Why did I wait so long? I admit I suffer from a touch of "ageism". Kilchoman is a new distillery and as such they have been selling new make and plenty of whisky from the earliest time it could legally be labelled "Scotch Whisky" (by law 3 years). Even though response had been positive, I had the ageist sense that it was probably being bottled too young, in order to satisfy people's curiosity and to provide needed cash flow. Furthermore, the cost of these young bottlings was high. It seemed easy to skip. But it's more than that. The Kilchoman project has so many attributes that I hold dear that I was secretly afraid to try it so young, afraid that if I didn't like it I would be disappointed in more than just the whisky.
The 2006 vintage bottling The Brandy Library was pouring tonight is the first of Kilchoman's bottlings to be aged 5 years. In my mind that turns a corner. I already drink and greatly enjoy some Islay whiskies at this age - for example Bruichladdich's astounding Octomore series. I grant It's not entirely a rational viewpoint (particularly in light of my last post's celebration of Balcones Distillery's ability to make amazing whisky younger than 3 years old. But Islay isn't baking in the Gulf heat like Waco is). After this experience with Kilchoman I'll suck it up and try the younger expressions. The 2006 vintage bottling uses Optic barley peated to 50ppm (I'm pretty sure that means it's Port Ellen maltings. The home made floor maltings are apparently peated to levels less than half that: 10-20ppm). It's pretty hard to find in the US. It goes $75-80 in the UK. In the US it would be a bit more - but I haven't seen in here.
Kilchoman 2006 46% 5 years old.
Color: Pale gold
Nose: lemon curd, unctuous warm and earthy peat with putty, clay, baked lemon pie with caramelized merangue. Underneath are some farmyard notes of manure, straw and mud.
The palate entry is creamy with floral meadow, lemon cream, and some candy sparkles. The mouth feel is suprisingly rich and full given the color. Not quite "rich and oily", but definitely trending in that direction. The mid palate expansion has some oyster, lightly tanned hide (like chamois) and some tidal flat seaweed notes, but is dominated by the peat, which waxes full with tar and earthy burn. What's special here, for me, is that the creamy lemon sweet carries into, and indeed through, the peat bringing a harmonious integration that's pretty tasty and pretty special. I have to say, this reminds me a lot of a really nice Port Ellen. Maybe a bit less tar and a little more sweet but the combination of unctuous mouth feel, lemon fruit, chamois, and sweet driving into peat with tar and tang on the finish is all hauntingly reminiscent of the vanished treasure that was the Port Ellen Distillery and each sip fills me with a nameless joy that this flavor signature might not be vanished from the world after all.

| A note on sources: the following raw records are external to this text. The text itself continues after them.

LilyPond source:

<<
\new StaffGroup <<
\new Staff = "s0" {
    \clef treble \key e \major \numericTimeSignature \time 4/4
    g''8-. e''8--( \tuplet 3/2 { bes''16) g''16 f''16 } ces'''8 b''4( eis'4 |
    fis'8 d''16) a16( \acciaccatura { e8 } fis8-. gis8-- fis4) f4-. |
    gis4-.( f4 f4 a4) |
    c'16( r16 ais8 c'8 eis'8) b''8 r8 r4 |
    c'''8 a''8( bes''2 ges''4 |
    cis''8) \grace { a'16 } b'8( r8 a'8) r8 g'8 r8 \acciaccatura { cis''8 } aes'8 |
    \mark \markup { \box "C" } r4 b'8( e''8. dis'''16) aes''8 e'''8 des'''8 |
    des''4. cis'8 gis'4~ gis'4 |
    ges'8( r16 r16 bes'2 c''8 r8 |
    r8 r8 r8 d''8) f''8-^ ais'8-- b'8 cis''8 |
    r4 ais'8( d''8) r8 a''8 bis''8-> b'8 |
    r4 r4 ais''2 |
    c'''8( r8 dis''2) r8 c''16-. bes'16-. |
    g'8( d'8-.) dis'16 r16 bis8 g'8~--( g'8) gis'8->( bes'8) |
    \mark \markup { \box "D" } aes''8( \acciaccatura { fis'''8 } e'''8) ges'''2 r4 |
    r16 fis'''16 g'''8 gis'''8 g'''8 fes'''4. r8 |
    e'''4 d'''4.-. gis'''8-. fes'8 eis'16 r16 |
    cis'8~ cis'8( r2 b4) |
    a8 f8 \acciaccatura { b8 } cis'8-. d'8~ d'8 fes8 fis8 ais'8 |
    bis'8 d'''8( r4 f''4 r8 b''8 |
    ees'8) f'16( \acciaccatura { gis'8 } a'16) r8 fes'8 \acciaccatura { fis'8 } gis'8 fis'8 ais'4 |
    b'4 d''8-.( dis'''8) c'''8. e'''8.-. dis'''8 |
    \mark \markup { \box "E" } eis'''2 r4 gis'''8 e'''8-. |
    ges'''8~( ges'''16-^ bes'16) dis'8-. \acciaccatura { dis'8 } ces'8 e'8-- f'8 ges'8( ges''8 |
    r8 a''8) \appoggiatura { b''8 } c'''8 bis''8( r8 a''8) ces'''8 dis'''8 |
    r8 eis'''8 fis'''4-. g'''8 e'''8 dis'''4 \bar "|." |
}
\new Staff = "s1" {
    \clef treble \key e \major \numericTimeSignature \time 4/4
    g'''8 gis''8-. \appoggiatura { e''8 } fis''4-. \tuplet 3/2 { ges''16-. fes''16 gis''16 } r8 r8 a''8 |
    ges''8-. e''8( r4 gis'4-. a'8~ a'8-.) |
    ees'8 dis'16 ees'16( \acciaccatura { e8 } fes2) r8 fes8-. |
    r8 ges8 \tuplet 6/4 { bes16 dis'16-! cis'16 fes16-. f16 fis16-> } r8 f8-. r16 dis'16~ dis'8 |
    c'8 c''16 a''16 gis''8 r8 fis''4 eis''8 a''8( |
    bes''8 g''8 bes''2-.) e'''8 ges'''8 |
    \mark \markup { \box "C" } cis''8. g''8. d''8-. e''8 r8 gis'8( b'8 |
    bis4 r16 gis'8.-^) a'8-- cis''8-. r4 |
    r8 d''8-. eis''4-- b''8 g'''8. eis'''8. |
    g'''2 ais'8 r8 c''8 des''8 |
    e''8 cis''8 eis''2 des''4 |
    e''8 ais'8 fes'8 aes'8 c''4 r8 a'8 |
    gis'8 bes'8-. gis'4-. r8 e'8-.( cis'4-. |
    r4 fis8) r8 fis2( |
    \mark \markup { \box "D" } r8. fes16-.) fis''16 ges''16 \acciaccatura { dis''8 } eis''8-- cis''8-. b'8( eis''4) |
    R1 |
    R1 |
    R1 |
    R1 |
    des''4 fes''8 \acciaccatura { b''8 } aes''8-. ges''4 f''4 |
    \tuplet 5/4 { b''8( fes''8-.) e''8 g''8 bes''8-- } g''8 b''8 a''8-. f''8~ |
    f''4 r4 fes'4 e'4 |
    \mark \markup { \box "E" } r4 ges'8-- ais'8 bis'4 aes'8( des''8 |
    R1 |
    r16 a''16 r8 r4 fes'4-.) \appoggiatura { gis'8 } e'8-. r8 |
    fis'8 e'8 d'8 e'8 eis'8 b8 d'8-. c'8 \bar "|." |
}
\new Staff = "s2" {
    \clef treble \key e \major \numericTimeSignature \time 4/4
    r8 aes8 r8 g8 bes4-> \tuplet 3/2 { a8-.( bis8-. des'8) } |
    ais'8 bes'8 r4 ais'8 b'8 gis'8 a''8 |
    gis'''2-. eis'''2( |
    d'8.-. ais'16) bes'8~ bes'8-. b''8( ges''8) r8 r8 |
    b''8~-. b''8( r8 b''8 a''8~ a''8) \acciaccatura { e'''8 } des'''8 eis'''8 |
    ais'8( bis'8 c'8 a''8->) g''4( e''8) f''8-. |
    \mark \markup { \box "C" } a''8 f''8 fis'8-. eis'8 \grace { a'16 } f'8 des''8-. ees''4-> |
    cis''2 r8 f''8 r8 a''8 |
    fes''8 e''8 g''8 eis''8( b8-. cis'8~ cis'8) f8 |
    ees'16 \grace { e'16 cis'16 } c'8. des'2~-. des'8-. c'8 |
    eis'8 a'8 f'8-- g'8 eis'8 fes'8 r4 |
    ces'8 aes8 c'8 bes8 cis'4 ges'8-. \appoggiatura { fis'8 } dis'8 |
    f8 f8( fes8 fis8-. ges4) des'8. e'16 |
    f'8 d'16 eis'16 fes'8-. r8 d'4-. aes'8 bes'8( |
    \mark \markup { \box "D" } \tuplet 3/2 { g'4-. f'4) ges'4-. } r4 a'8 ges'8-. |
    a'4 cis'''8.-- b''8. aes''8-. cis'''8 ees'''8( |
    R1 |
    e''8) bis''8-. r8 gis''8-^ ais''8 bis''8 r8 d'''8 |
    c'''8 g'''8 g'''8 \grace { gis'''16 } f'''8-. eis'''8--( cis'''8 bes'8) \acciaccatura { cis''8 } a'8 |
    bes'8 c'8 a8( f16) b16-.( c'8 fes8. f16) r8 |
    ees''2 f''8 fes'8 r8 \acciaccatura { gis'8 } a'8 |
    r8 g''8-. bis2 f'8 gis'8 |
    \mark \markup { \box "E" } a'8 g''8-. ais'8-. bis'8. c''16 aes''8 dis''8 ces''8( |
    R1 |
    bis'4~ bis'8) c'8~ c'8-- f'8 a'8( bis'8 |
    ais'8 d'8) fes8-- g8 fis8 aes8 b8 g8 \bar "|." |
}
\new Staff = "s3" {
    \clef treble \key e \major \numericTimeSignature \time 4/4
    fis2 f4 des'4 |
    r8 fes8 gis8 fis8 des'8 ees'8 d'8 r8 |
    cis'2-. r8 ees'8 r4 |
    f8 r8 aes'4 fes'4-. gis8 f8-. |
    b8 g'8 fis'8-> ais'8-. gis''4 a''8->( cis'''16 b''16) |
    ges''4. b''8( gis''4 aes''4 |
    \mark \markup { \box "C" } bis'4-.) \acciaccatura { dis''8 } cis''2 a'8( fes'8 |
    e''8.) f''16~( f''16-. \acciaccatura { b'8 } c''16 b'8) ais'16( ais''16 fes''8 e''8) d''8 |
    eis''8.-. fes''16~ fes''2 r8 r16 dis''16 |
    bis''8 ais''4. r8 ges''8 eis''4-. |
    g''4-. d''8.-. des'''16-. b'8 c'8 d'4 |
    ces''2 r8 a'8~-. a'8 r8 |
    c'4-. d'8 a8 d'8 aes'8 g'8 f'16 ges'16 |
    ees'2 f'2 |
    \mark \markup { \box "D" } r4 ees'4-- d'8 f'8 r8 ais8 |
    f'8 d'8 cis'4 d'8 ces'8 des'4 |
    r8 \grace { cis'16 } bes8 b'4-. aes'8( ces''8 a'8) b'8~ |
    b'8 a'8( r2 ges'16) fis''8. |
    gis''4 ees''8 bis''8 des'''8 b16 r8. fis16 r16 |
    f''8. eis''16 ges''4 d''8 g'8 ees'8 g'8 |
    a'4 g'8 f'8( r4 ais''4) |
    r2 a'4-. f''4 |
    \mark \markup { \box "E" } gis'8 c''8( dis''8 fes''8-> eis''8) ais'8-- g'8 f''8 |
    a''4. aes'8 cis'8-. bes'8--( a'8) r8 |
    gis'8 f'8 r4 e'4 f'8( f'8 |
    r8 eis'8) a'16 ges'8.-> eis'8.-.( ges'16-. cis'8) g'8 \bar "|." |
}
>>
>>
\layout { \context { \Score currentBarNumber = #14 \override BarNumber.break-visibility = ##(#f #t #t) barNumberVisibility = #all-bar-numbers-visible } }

A few drops of water and some time ups the cream pretty dramatically. Whipped cream now heaped on the caramelized lemon pie and pitch pots. This creamy sweetness is taking things beyond the Port Ellen resemblance into a unique Kilchoman flavor signature. But the fact remains, this tastes a lot like a Port Ellen to me. I have come to really enjoy Port Ellens - but they are going going almost gone. This Kilchoman 5 year old seems to feel a lot like her. I start having fantasies like the Jimmy Stewart character in Vertigo when he meets a woman who looks just the woman, Madeleine who died earlier in the film. He wants to dress her up and make her into his dead Madeleine. I'm wondering if Kilchoman at 8 years, and 10 years and 12 years will come to resemble Port Ellens even more. But, that thought seems ghoulish - just like Jimmy Stewart in Vertigo.
To make another metaphor, Madelyn Peyroux sounds like Billy Holiday to me. It's not cool, however, to make too much of that. She is her own artist and she arrives in the vicinity of the great Holiday by an honest creative process and her art has it's own merit. And so it is with Kilchoman. No one set out to make a Port Ellen replica here. The fact that Kilchoman 2006 tastes so very much like a really nice unsherried young Port Ellen of the first rank to me comes out of common details of production, materials, and environment (or is simply a delusion on my part). Not everyone is going to get lemons and chamois out of this. Maybe no one will. Indeed, I haven't heard anyone else out there saying so. This appears to be, very much, my personal illusion. Maybe I'm having this illusion because I want it to be her - and it smells like Port Ellen and when the light catches her just right...
No matter. This is just brilliant Islay whisky. It is really astoundingly delicious and makes me tremendously happy on a host of levels. It constitutes an imperative for me to investigate this project's whiskies further. I need to find out how big a role this extra maturation plays in the magic going on here.